I am trying to compute the following integral $$\int_0^\pi \frac{dx}{1+a^2\cos^2(x)}$$
But I got stuck on my way. Indeed, enforcing the change of variables $t =\cos^2x$ leads to
$$\int_0^\pi \frac{d x}{1+a^2\cos^2(x)}= \int_{-1}^1 \frac{d x}{(1+a^2t^2)(1-t^2)^{1/2}}dx =2\int_{0}^1 \frac{d x}{(1+a^2t^2)(1-t^2)^{1/2}}dx$$
then what next? I though this was related the beta and Gamma function but it seems not. Can some help me here?
On
Let $u=a\cos x$. Then $du=-a\sin x\,dx$ and $u(0)=a; u(\pi)=-a$ so $$\int_0^\pi \frac{\sin x}{1+a^2\cos^2(x)}dx=-\frac1a\int_{-a}^a\frac1{1+u^2}\,du$$ or $$-\frac1a\left[\tan^{-1}u\right]_{-a}^a=-\frac1a(2\tan^{-1}a)=\boxed{-\frac2a\tan^{-1}a}$$
On
i would use $$\sin(x)=\frac{2t}{1+t^2}$$ $$\cos(x)=\frac{1-t^2}{1+t^2}$$ and $$dx=\frac{2}{1+t^2}dt$$
On
Bioche's rules say the right substitution should be $t=\tan x$.

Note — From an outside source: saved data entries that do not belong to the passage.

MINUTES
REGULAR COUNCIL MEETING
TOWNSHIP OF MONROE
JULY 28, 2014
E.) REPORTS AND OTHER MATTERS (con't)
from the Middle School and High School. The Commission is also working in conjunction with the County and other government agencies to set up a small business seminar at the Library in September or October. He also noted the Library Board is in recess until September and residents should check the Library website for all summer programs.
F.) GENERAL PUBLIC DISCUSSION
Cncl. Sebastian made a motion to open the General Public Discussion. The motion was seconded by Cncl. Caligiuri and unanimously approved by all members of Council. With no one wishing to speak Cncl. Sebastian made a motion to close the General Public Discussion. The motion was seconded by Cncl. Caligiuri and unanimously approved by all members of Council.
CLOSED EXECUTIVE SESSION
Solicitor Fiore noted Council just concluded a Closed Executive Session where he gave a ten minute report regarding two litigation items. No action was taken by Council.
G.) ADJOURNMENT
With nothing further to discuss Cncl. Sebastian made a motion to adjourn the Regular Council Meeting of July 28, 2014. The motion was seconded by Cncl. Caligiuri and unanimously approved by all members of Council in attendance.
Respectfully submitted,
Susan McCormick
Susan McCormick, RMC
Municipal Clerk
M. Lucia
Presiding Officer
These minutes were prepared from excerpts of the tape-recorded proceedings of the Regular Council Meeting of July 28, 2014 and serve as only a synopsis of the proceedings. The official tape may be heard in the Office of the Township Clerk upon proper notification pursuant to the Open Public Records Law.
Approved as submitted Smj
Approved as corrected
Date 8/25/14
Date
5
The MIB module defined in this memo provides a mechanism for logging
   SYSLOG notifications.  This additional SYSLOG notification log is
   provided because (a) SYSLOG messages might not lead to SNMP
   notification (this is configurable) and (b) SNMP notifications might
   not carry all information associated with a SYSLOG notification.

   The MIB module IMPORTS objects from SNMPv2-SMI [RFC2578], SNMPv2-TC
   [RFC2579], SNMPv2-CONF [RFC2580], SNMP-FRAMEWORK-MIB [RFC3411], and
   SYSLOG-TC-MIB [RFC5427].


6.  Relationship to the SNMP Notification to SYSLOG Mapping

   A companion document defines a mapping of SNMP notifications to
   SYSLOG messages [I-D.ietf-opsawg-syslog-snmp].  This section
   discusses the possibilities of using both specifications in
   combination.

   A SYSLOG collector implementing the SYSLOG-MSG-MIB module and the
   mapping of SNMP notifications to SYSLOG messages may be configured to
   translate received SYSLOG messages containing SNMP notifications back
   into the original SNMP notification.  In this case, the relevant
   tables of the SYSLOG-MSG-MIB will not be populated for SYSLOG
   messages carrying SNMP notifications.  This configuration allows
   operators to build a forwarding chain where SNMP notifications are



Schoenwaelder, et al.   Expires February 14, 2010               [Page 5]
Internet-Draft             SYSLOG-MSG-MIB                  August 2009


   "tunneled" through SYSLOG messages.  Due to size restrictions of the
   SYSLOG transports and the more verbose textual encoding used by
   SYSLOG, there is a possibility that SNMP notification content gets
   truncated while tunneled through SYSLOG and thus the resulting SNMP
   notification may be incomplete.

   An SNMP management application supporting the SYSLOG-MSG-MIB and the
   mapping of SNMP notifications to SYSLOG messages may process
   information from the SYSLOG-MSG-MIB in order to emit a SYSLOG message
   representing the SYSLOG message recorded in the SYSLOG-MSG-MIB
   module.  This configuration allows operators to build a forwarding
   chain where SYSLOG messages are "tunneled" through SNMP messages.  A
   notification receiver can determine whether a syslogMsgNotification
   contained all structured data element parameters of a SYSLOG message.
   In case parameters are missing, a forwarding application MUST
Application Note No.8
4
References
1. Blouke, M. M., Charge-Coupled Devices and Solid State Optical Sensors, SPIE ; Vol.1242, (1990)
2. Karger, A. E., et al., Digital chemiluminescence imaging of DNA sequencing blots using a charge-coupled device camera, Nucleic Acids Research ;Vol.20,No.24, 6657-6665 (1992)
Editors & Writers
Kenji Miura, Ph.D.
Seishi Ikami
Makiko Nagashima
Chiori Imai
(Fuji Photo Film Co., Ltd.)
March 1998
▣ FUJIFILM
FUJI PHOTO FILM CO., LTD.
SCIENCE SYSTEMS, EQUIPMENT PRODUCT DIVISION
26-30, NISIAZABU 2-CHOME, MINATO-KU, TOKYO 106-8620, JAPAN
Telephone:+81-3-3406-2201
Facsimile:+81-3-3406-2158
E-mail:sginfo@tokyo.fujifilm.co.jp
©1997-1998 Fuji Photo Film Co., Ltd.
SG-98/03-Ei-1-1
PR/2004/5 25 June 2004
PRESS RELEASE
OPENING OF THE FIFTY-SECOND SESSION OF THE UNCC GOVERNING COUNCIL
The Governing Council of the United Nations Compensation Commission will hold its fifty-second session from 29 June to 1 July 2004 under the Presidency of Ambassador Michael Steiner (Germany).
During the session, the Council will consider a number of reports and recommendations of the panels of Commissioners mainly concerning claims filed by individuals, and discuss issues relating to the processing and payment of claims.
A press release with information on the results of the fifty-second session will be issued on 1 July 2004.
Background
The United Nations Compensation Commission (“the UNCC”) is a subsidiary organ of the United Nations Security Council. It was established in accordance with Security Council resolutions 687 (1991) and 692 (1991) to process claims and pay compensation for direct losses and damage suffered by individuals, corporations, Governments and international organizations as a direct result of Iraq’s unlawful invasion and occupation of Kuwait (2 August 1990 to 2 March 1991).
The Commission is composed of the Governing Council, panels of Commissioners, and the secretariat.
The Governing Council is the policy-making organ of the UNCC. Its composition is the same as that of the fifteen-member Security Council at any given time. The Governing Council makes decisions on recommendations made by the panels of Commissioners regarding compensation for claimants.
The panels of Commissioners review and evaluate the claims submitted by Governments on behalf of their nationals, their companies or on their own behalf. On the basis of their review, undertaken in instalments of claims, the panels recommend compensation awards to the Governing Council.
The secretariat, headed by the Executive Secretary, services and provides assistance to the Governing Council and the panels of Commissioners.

Indeed, then $\; \mathrm d x=\dfrac{ \mathrm d t}{1+t^2}$, so that \begin{align}\int\frac{\mathrm d x}{1+a^2\cos^2(x)}&=\int\frac{\mathrm d t}{(1+t^2)\biggl(1+\cfrac{a^2}{1+t^2}\biggr)}=\int\frac{\mathrm d t}{1+a^2+t^2}\\&=\frac1{\sqrt{1+a^2}}\,\arctan \frac t{\sqrt{1+a^2}}. \end{align}
Here is another way. Consider the identity $$\cos^2x=\frac{1+\cos 2x}{2}$$ and the integral is then transformed into $$2\int_{0}^{\pi}\frac{dx}{2+a^2+a^2\cos 2x}$$ and using substitution $$2x=t$$ we get $$\int_{0}^{2\pi}\frac{dt}{2+a^2+a^2\cos t} $$ Since $\cos(2\pi - t) =\cos t$ we can see that the above integral is equal to $$2\int_{0}^{\pi}\frac{dt}{2+a^2+a^2\cos t} $$ and using the standard formula $$\int_{0}^{\pi}\frac{dx}{A+B\cos x}=\frac{\pi} {\sqrt{A^2-B^2}}$$ we can see that the integral in question is equal to $$\frac{2\pi}{\sqrt{(2+a^2)^2-a^4}}=\frac{\pi}{\sqrt{1+a^2}}$$ The standard formula given above can be proved using the substitution $$(A+B\cos x) (A-B\cos y) =A^2-B^2$$ and is valid for $A>|B|$.